Samsung Gandeng Nota AI: Exynos 2600 Siap Hadirkan AI Offline Lebih Cepat di Galaxy S26
- youtube
Olret – Samsung kembali memperkuat ambisinya di ranah kecerdasan buatan (AI) dengan memperluas kemitraan strategis bersama perusahaan AI asal Korea Selatan, Nota AI. Kolaborasi terbaru ini difokuskan pada integrasi teknologi optimasi AI ke dalam chipset Exynos 2600, prosesor flagship terbaru Samsung yang diperkirakan akan debut bersama seri Galaxy S26 pada awal 2026.
Langkah ini menegaskan arah Samsung untuk menghadirkan fitur AI canggih yang dapat berjalan langsung di perangkat (on-device AI), tanpa ketergantungan pada konektivitas cloud. Pendekatan tersebut diklaim akan memberikan pengalaman AI yang lebih cepat, lebih privat, dan lebih hemat daya bagi pengguna ponsel flagship Galaxy.

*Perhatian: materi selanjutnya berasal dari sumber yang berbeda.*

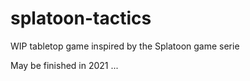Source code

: # splatoon-tactics

WIP tabletop game inspired by the Splatoon game serie

May be finished in 2021 ...
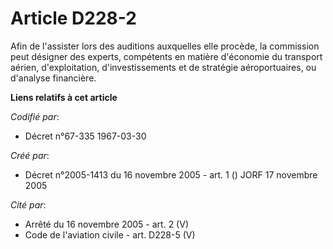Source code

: # Article D228-2

Afin de l'assister lors des auditions auxquelles elle procède, la commission peut désigner des experts, compétents en matière
d'économie du transport aérien, d'exploitation, d'investissements et de stratégie aéroportuaires, ou d'analyse financière.

**Liens relatifs à cet article**

_Codifié par_:

  - Décret n°67-335 1967-03-30

_Créé par_:

  - Décret n°2005-1413 du 16 novembre 2005 - art. 1 () JORF 17 novembre 2005

_Cité par_:

  - Arrêté du 16 novembre 2005 - art. 2 (V)
  - Code de l'aviation civile - art. D228-5 (V)
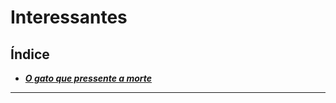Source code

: # **Interessantes**

## Índice

- [***O gato que pressente a morte***](o-gato-que-pressente-a-morte.md)

---


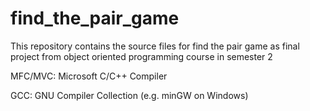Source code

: # find_the_pair_game

This repository contains the source files for find the pair game as final project from object oriented programming course in semester 2

MFC/MVC: Microsoft C/C++ Compiler

GCC: GNU Compiler Collection (e.g. minGW on Windows)
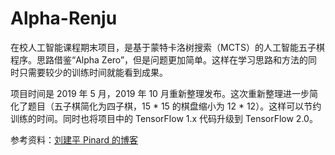 # Alpha-Renju
在校人工智能课程期末项目，是基于蒙特卡洛树搜索（MCTS）的人工智能五子棋程序。思路借鉴“Alpha Zero”，但是问题更加简单。这样在学习思路和方法的同时只需要较少的训练时间就能看到成果。

项目时间是 2019 年 5 月，2019 年 10 月重新整理发布。这次重新整理进一步简化了题目（五子棋简化为四子棋，15 * 15 的棋盘缩小为 12 * 12）。这样可以节约训练的时间。同时也将项目中的 TensorFlow 1.x 代码升级到 TensorFlow 2.0。

参考资料：[刘建平 Pinard 的博客](https://www.cnblogs.com/pinard/p/10609228.html)
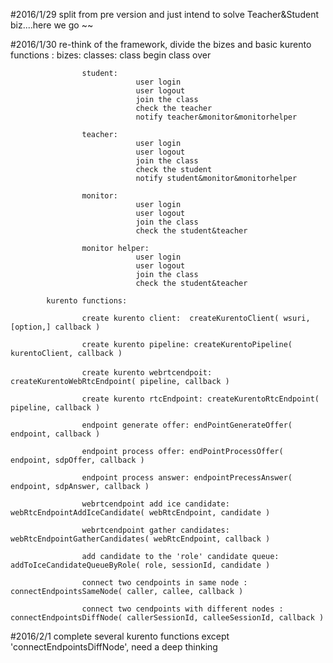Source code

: #2016/1/29 split from pre version and just intend to solve Teacher&Student biz....here we go ~~

#2016/1/30 re-think of the framework, divide the bizes and basic kurento functions :
            bizes: 
                    classes: 
                                class begin
                                class over
                                
                    student:
                                user login
                                user logout
                                join the class
                                check the teacher
                                notify teacher&monitor&monitorhelper
                                
                    teacher:
                                user login
                                user logout
                                join the class
                                check the student
                                notify student&monitor&monitorhelper
                                                                
                    monitor:
                                user login
                                user logout
                                join the class
                                check the student&teacher
                                
                    monitor helper:
                                user login
                                user logout
                                join the class
                                check the student&teacher
                                
            kurento functions: 
            
                    create kurento client:  createKurentoClient( wsuri, [option,] callback )
                    
                    create kurento pipeline: createKurentoPipeline( kurentoClient, callback )
                    
                    create kurento webrtcendpoit:　createKurentoWebRtcEndpoint( pipeline, callback )
                    
                    create kurento rtcEndpoint: createKurentoRtcEndpoint( pipeline, callback )
                    
                    endpoint generate offer: endPointGenerateOffer( endpoint, callback )
                    
                    endpoint process offer: endPointProcessOffer( endpoint, sdpOffer, callback )
                    
                    endpoint process answer: endpointPrecessAnswer( endpoint, sdpAnswer, callback )
                    
                    webrtcendpoint add ice candidate: webRtcEndpointAddIceCandidate( webRtcEndpoint, candidate )
                    
                    webrtcendpoint gather candidates: webRtcEndpointGatherCandidates( webRtcEndpoint, callback )
                    
                    add candidate to the 'role' candidate queue: addToIceCandidateQueueByRole( role, sessionId, candidate )
                    
                    connect two cendpoints in same node : connectEndpointsSameNode( caller, callee, callback )
                    
                    connect two cendpoints with different nodes : connectEndpointsDiffNode( callerSessionId, calleeSessionId, callback )
                     
#2016/2/1 complete several kurento functions except 'connectEndpointsDiffNode', need a deep thinking
                    
                    
                    
                    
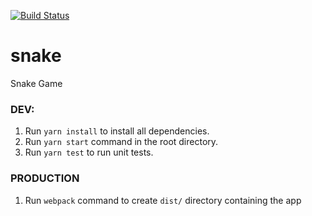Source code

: [![Build Status](https://travis-ci.com/c3zi/snake.svg?branch=master)](https://travis-ci.com/c3zi/snake)
# snake
Snake Game

### DEV:
1. Run `yarn install` to install all dependencies.
1. Run `yarn start` command in the root directory.
2. Run `yarn test` to run unit tests.

### PRODUCTION
1. Run `webpack` command to create `dist/` directory containing the app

Optimasi AI Langsung di Perangkat
Melalui perjanjian pasokan yang telah ditandatangani, Samsung akan menggunakan teknologi kompresi dan optimasi model milik Nota AI pada Exynos 2600. Nota AI dikenal lewat platform NetsPresso, yang mampu mengecilkan ukuran model AI hingga 90 persen tanpa mengorbankan akurasi secara signifikan. Dengan teknologi ini, model AI berukuran besar dan kompleks dapat dijalankan langsung di ponsel pintar, bahkan dalam kondisi offline.
Samsung juga memanfaatkan kemitraan ini untuk mengembangkan lebih lanjut Exynos AI Studio, rangkaian perangkat lunak yang dirancang untuk membantu pengembang mengoptimalkan, mengonversi, dan menerapkan model AI secara efisien di chipset Exynos. Sebagian alur kerja optimasi bahkan telah diotomatisasi, sehingga mempermudah implementasi model AI generatif modern di perangkat seluler.
Fondasi dari Kolaborasi Sebelumnya
Kerja sama Samsung dan Nota AI bukanlah hal baru. Keduanya sebelumnya telah berkolaborasi dalam optimasi AI untuk Exynos 2400 dan Exynos 2500. Samsung menilai kolaborasi berkelanjutan ini sebagai bukti efektivitas pendekatan yang menggabungkan inovasi perangkat keras internal dengan optimasi perangkat lunak pihak ketiga yang spesialis di bidang AI.
Spesifikasi dan Peningkatan Exynos 2600
Samsung juga telah mengonfirmasi sejumlah peningkatan perangkat keras utama pada Exynos 2600. Chipset ini dibangun menggunakan proses 2nm Gate-All-Around (GAA) milik Samsung Foundry dan dikembangkan oleh Samsung System LSI. Di dalamnya terdapat CPU 10 inti berbasis arsitektur Arm v9.3, GPU Xclipse 960, serta unit pemrosesan neural (NPU) generasi baru.